-------- Textauszug --------

Albanien - gestrandet in der Millionenstadt Tirana
Wir sind aufgeregt. Zum ersten Mal auf unserer Reise müssen wir durch Grenzkontrollen. In Frankreich, Spanien und Italien haben wir oft gar nicht gemerkt, dass wir plötzlich in einem anderen Land waren. Jetzt schon, die griechischen Grenzbeamten wollen bei der Ausreise alle Pässe sehen. Sogar die Kinder müssen aussteigen. Dann geht es über die albanische Grenze. Die Beamten in blauen Uniformen begrüßen uns herzlich und wünschen eine angenehme Fahrt.
Unsere erste richtige Grenze. Die Kinder haben in Europa so etwas noch nie gesehen und sind erstaunt und aufgeregt: “Warum gibt es so etwas?”
Das war ja entspannt, alle im Auto atmen auf. Bis wir merken, dass die Handys nicht mehr funktionieren. Ach ja, da hatte ja was im Kleingedruckten gestanden. Unser Telefonanbieter deckt Albanien nicht ab. Was das in der Realität bedeutet, war uns nicht klar. Nach dem Tanken geht Google Maps nicht mehr. Wir können keine Hörspiele mehr hören und fahren mit dem uralten Navi im Auto, das wir seit Jahren nicht mehr upgedatet haben. Es leitet uns durch kleine Dörfer, vorbei an Pferdekarren, Eseln und erstaunlich vielen dicken Autos.
Da oben wohnen wir!

-------- Vorliegendes Material --------

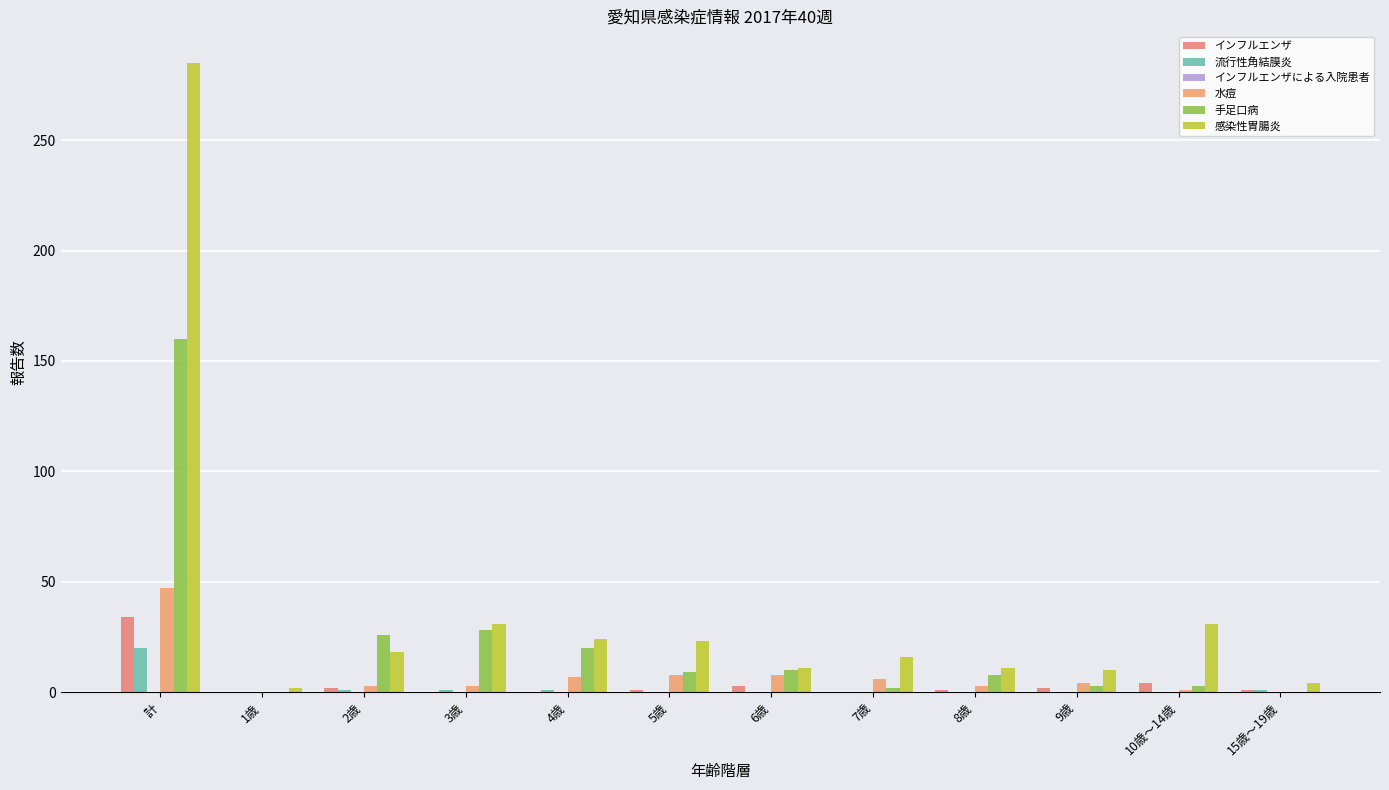

How many distinct data groups are displayed?

5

--------

▶ Aufgaben zur Übung
1. Welche Farbe haben laut dem Reisebericht über Albanien die Uniformen der albanischen Grenzbeamten?
2. Führe den Reisebericht über Albanien im Anschluss an seinen letzten Satz weiter.
Das Material steht in keinem Zusammenhang mit dem Reisebericht über Albanien.

▶ Erwartete Lösungen
1. Die albanischen Grenzbeamten tragen blaue Uniformen.

2.
Am Nachmittag kommen wir in Tirana an, der Hauptstadt von Albanien und sind komplett verloren. Unser Stadtviertel ist eng und verwinkelt. Wir finden das Apartment nicht, wir können den Vermieter auch nicht anrufen. Was tun? Ratlos stehen wir mit Rucksäcken und Koffern in der Rruga Ymer Kurti, der Straße, die wir uns notiert hatten. Da eilen aus der nahegelegenen Taverna Peshkatari zwei Kellner: “Wie können wir euch helfen?", fragen sie auf englisch. Sie geben uns den Zugangscode für ihr Wifi, sie suchen mit uns die Straße, sie rufen den Vermieter an. Der eilt herbei und führt uns zum Apartment. Freundlicher können die Menschen nicht sein.
Auf geht’s, die Stadt erkunden.
Das merken wir sofort. Die Jungs in der Tiefgarage, die auf unser Auto aufpassen, grüßen uns wie alte Freunde. Beim Bäcker bekommen wir besseren Kaffee als in Italien und im Supermarkt kommt die Verkäuferin hinter dem Kaçkavall (albanisch für Käse) hervor und sucht mit uns albanisches Bier. Wir finden eines aus dem Kosovo. Das schmeckt auch gut.
Und dann lernen wir Françesco kennen, der mit uns eine Walkingtour durch Tirana macht. Er ist eigentlich Jurist, die Führungen macht er als kleinen Nebenverdienst. Françesco spricht perfekt deutsch. In Albanien gab es kurz nach der Wende nur wenige albanische Fernsehsender, also guckten Françesco und seine Schwester deutsches Fernsehen, genauer gesagt Zeichentrickserien. Und auf einmal sprachen die beiden deutsch.
Wir fragen und fragen - und Françesco hat auf alles eine Antwort.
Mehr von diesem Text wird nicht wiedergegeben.